Content starts

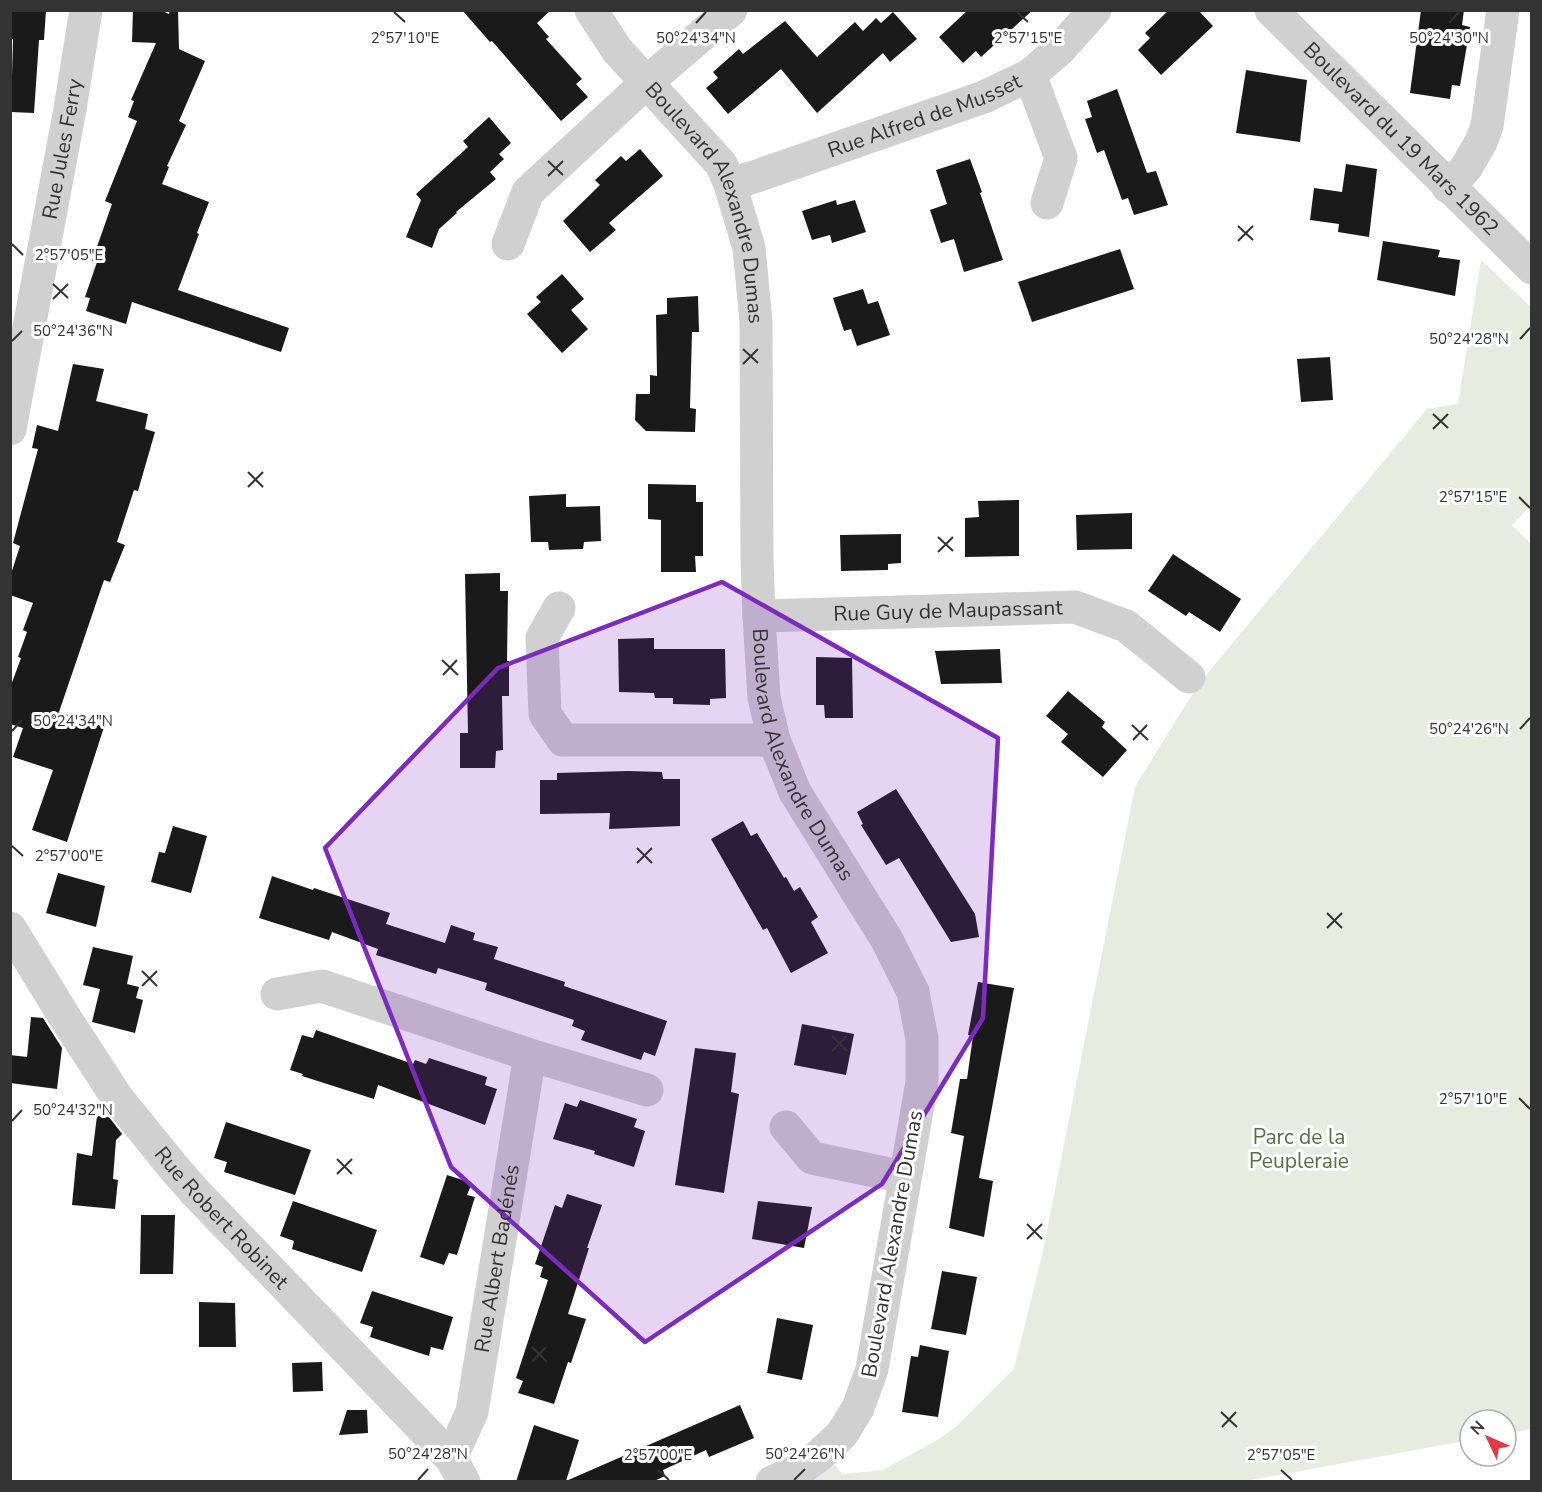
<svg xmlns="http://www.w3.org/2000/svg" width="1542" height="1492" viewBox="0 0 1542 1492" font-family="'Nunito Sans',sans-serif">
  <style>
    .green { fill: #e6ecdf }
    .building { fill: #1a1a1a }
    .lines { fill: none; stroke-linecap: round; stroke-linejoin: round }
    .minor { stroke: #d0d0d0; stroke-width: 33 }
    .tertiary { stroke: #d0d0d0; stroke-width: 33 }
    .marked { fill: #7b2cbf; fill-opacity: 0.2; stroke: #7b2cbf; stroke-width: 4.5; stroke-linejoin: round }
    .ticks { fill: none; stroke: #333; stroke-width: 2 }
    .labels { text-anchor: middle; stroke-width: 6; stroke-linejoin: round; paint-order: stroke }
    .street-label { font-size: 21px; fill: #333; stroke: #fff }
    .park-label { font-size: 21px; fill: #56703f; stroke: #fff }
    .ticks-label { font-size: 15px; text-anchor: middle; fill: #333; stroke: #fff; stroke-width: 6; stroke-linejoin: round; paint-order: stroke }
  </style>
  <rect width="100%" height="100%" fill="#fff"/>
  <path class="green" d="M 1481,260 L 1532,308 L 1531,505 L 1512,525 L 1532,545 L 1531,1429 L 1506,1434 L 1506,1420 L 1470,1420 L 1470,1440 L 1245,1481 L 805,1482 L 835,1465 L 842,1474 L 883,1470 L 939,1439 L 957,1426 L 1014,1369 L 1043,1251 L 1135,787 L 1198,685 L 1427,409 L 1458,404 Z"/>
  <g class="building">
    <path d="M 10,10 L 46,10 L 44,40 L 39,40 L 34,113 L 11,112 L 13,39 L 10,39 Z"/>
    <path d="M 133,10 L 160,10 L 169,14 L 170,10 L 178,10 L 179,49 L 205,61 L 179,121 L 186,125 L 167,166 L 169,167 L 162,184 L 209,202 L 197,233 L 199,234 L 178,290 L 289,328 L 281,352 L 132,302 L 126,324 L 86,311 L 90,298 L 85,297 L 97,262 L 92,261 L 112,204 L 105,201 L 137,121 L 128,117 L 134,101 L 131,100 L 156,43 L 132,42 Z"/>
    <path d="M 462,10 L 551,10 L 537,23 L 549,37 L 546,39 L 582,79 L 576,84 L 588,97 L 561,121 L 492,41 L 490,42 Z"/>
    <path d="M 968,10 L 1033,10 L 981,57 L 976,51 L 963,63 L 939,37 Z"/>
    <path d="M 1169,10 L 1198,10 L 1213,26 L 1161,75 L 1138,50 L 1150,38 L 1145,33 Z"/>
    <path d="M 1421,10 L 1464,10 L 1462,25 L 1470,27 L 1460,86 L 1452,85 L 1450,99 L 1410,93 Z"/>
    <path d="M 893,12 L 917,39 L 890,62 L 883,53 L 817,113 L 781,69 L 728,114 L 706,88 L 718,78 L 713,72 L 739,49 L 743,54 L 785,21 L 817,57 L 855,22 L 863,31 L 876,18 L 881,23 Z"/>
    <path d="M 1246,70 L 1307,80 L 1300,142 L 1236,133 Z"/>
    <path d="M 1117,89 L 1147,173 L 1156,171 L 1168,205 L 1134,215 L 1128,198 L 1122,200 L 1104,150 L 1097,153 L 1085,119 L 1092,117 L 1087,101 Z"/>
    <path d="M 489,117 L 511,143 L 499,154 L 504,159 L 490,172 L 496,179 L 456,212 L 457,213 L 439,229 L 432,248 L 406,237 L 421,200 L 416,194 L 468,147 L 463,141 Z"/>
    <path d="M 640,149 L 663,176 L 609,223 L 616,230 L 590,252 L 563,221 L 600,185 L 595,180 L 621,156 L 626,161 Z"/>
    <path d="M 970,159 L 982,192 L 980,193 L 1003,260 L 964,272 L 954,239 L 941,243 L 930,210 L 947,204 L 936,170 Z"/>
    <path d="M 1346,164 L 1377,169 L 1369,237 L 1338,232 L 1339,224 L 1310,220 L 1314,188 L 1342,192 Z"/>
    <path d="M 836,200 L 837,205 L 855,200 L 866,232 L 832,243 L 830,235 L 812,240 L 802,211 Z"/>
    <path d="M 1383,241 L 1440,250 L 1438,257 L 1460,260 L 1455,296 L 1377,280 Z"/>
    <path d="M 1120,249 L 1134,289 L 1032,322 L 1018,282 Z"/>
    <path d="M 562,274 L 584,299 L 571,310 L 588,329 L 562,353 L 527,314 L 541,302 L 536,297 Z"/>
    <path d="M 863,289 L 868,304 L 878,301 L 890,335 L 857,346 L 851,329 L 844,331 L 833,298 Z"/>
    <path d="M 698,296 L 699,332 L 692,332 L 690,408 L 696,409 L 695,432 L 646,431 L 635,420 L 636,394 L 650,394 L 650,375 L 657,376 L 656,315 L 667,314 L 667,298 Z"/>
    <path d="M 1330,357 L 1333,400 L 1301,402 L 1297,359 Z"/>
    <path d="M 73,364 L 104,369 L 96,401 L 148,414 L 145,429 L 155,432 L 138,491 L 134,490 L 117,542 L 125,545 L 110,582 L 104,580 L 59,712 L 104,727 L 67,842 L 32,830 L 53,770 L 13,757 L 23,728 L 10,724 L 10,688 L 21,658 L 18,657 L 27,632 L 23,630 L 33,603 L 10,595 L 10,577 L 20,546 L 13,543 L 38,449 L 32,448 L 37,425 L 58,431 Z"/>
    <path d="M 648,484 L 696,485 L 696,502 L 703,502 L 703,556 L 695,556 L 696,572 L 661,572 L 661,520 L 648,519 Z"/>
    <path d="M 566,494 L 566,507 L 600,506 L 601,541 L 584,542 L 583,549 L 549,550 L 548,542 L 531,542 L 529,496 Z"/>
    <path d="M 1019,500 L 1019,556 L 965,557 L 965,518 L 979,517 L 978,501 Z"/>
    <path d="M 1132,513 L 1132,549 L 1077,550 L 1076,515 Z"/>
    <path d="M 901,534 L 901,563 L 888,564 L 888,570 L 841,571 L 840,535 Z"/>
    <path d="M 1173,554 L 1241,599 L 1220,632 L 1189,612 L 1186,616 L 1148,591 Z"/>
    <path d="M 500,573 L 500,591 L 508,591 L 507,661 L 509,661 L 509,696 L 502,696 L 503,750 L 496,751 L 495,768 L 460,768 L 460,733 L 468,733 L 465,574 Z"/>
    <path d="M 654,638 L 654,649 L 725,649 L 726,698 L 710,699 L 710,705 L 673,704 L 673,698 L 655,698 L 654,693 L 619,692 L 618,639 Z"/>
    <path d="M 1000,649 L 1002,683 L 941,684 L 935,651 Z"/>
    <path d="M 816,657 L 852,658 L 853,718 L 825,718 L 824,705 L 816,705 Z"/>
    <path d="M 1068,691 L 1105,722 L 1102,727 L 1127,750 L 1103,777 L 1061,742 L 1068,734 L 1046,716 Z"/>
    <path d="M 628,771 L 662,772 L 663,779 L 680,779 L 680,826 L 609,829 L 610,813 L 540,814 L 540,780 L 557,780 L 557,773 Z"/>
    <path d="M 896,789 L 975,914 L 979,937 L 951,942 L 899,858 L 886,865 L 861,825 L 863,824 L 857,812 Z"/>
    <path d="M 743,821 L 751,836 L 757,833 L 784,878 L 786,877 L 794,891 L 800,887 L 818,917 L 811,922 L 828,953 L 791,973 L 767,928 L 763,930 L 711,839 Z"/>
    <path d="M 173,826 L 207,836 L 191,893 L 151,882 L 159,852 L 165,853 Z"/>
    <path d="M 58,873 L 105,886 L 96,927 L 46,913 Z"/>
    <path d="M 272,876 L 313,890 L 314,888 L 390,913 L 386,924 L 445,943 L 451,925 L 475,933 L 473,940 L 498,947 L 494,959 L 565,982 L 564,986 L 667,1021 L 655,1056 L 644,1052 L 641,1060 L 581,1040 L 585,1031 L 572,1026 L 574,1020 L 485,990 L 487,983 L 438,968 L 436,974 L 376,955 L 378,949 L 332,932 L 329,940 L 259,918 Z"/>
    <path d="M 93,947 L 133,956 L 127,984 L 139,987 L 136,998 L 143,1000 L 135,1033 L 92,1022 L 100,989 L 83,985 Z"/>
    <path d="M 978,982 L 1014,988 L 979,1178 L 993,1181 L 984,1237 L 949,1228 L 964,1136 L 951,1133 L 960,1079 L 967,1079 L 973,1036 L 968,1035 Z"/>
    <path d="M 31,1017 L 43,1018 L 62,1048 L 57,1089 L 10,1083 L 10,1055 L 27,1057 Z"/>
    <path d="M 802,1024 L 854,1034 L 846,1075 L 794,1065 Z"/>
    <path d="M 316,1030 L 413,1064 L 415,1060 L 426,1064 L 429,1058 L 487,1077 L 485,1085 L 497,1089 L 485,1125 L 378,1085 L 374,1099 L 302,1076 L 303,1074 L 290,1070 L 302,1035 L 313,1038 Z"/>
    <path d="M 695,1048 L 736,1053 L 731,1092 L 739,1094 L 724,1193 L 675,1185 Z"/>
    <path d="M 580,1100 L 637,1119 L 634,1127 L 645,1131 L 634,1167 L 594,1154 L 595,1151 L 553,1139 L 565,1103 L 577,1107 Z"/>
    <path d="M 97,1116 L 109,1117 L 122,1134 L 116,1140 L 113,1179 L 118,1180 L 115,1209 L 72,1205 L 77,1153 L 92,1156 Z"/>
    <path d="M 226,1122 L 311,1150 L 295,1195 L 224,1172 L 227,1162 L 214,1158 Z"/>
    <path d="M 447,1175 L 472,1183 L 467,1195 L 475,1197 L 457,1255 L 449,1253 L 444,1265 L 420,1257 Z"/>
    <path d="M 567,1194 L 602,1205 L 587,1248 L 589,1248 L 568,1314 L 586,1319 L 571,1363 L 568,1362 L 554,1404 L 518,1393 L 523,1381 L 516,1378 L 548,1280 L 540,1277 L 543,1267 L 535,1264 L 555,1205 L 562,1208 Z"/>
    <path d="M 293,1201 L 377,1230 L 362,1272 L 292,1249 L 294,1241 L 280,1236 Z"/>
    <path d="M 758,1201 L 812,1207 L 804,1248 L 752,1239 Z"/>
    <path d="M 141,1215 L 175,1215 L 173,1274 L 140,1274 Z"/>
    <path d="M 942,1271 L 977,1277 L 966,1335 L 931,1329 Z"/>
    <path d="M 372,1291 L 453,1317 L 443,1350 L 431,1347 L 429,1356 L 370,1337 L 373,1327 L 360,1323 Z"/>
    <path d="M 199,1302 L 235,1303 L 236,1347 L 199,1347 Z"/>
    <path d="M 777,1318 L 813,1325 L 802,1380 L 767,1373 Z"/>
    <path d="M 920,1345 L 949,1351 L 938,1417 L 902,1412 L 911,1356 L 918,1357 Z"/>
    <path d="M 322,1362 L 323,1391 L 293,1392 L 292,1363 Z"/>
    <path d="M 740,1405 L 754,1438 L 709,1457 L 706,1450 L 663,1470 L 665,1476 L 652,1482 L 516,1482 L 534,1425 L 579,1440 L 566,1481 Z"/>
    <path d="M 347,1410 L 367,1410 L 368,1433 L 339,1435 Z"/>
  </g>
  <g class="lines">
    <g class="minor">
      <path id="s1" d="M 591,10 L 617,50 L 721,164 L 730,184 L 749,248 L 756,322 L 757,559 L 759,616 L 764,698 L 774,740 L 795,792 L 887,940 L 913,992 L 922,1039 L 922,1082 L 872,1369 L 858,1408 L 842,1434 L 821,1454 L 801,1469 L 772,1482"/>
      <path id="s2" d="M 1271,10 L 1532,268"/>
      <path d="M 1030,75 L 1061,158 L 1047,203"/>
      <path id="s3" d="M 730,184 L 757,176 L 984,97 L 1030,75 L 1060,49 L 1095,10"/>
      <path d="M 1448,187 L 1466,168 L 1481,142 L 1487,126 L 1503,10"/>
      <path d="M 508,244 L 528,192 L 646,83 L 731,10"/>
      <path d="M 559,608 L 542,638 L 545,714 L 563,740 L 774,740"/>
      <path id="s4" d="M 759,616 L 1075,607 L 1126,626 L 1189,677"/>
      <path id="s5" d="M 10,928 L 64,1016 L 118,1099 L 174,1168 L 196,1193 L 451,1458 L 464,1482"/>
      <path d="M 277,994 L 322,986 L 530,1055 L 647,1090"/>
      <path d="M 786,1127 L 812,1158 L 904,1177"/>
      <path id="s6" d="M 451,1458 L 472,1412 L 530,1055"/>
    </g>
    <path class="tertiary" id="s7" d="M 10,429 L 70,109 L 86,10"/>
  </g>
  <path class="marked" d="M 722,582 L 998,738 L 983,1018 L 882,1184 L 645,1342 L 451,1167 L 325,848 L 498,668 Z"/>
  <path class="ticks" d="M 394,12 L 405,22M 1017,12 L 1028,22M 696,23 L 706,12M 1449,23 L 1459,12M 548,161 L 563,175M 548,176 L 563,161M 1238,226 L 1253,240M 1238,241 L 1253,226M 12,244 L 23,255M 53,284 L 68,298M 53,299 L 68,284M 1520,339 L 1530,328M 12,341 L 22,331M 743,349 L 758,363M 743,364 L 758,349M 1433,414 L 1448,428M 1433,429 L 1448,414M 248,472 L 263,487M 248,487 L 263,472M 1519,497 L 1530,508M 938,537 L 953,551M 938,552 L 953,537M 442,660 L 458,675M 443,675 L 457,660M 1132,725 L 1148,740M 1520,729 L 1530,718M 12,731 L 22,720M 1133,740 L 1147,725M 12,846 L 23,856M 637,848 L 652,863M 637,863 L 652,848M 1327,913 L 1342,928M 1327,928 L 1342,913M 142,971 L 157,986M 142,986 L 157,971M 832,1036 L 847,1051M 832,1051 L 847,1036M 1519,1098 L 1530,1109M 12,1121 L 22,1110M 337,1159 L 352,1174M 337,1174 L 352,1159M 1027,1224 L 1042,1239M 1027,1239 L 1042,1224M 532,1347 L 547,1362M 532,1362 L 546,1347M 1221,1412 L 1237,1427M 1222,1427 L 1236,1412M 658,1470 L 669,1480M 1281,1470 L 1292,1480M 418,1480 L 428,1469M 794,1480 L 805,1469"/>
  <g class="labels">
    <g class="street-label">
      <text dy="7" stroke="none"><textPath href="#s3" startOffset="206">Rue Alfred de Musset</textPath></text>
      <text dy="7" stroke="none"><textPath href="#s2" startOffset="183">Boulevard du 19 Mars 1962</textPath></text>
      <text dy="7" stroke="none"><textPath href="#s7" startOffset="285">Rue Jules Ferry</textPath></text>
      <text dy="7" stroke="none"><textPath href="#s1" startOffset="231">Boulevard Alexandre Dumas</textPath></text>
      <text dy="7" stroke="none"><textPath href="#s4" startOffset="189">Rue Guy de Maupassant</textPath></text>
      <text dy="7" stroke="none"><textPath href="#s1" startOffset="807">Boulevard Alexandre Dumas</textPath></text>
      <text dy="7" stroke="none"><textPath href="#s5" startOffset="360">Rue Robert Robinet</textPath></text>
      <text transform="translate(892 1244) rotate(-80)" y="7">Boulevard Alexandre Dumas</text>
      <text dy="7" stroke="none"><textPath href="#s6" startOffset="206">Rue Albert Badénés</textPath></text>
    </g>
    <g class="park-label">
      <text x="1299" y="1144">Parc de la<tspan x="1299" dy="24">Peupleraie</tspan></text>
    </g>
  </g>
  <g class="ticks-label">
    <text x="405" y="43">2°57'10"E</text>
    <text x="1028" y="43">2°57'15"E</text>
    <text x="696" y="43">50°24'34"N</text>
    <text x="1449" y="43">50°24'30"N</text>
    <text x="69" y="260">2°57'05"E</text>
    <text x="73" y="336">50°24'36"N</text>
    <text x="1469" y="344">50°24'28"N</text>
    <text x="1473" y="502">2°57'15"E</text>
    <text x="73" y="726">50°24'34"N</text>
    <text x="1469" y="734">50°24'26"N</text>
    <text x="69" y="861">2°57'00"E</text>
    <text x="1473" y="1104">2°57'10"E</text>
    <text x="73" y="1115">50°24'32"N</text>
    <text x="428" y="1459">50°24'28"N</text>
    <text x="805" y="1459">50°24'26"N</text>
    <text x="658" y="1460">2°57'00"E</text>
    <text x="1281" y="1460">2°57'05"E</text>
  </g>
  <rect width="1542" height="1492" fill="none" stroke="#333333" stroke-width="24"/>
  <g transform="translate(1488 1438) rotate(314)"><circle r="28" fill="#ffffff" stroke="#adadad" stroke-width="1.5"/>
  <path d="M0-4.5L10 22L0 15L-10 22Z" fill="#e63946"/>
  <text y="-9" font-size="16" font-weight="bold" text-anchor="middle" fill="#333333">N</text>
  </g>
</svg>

Content ends

* **WHAT IS NEEDED**
A complete answer reproduces every line of the records in which the word "Boulevard" occurs.

* **PROBLEM SOLUTION**
      <text dy="7" stroke="none"><textPath href="#s2" startOffset="183">Boulevard du 19 Mars 1962</textPath></text>
      <text dy="7" stroke="none"><textPath href="#s1" startOffset="231">Boulevard Alexandre Dumas</textPath></text>
      <text dy="7" stroke="none"><textPath href="#s1" startOffset="807">Boulevard Alexandre Dumas</textPath></text>
      <text transform="translate(892 1244) rotate(-80)" y="7">Boulevard Alexandre Dumas</text>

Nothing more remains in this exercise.